Birth-death models are often conditioned on specific events, see (Stadler 2013), (Höhna 2015) and (Magee and Höhna 2021) for some discussion on the topic. However, when there are non-contemporaneous samples in the dataset which may be ancestral to other samples, conditioning becomes somewhat complex. The key issues for conditioning are whether it is assumed that the process starts at the root or the origin, and whether the descending lineage(s) is (are) assumed to leave any sampled descendant or specifically to have a descendant sampled at the present day. Consideration of these possibilities leads to five possible conditions, though conditioning is not strictly required.

• Survival of the origin: We condition the process on survival of one lineage, i.e., at least on descendant of the lineage starting at the origin was sampled at the present. This condition represent a case when we have fossils and extant taxa and do not know if the fossils are stem fossils of the entire clade. The condition is obtained by computing $1-E(t_{or})$ with $\phi(t)=0$.
• Survival of the root: We condition the process on survival of both lineages, i.e., at least one descendant of each lineage starting at the root was sampled at the present. This is the case for most macroevolutionary analyses without any fossils or if the fossils are known to belong within the crown group of the extant taxa. The condition is obtained by computing $(1-E(t_{MRCA}))^2$ with $\phi(t)=0$.
• Sampling of origin: We condition the process to have at least one sample being a descendant of the origin. This is simply a minimal condition that at least something was observed/sampled. This condition represents the case if we would also consider complete extinct clades. The condition is obtained by computing $1-E(t_{or})$.
• Sampling of the root: We condition the process to require that both lineages starting at the root are sampled. In this case, all taxa might be extinct but the root age is known or inferred as a parameter of the model. The condition is obtained by computing $(1-E(t_{MRCA}))^2$.
• Sampling of the root and survival of the origin: We condition the process on sampling of both descendant lineages of the root and at least one sample at the present. In this case, we condition on this specific root age but one of the descendant lineages of the root might have gone extinct while the other descendant lineage from the root must have survived. The condition is obtained by computing $(1-E_{\phi(t)=0}(t_{MRCA}))(1-E_{\phi(t)\neq 0}(t_{MRCA}))$.

For macroevolutionary analyses of diversification rates, condition (I) is the most adequate if we have both extinct and extant taxa, condition (II) if we have only extant taxa, and condition (III) if we have only extinct taxa. For phylodynamic applications, if it can safely be assumed that there are no sampled ancestors prior to the first observed infection (which will always be true if $r(t) = 1$), condition (IV) may be used, otherwise only condition (III) is applicable. Conditioning on survival as in (I), (II), or (V) requires $\Phi_0 > 0$, and so is primarily of interest in macroevolutionary applications. Of these conditions, (II) is the strictest and requires prior knowledge that the MRCA of the extant samples is the MRCA of all samples. Condition (V) is less restrictive, requiring only that none of the fossils could be sampled ancestors prior to the first observed speciation event, which would apply if all fossils are within the crown group. We could additionally condition on the number of extant taxa $N$, as suggest by (Gernhard 2008), although there is, as of today and to our knowledge, no solution known to condition on the number of extinct taxa.

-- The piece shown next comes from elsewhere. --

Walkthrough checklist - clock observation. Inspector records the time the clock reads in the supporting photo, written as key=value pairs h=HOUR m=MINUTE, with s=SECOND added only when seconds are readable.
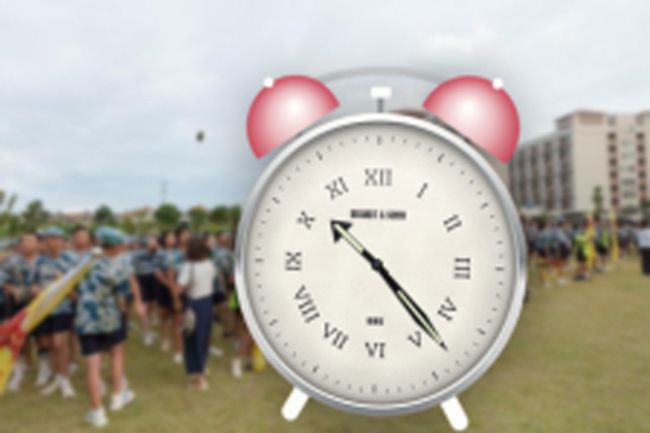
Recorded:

1. Gernhard T. 2008. The conditioned reconstructed process. Journal of Theoretical Biology. 253:769–778. 10.1016/j.jtbi.2008.04.005
2. Höhna S. 2015. The time-dependent reconstructed evolutionary process with a key-role for mass-extinction events. Journal of Theoretical Biology. 380:321–331. http://dx.doi.org/10.1016/j.jtbi.2015.06.005
3. Magee A.F., Höhna S. 2021. Impact of K-Pg Mass Extinction Event on Crocodylomorpha Inferred from Phylogeny of Extinct and Extant Taxa. bioRxiv.:426715. 10.1101/426715
4. Stadler T. 2013. How can we improve accuracy of macroevolutionary rate estimates? Systematic Biology. 62:321–329.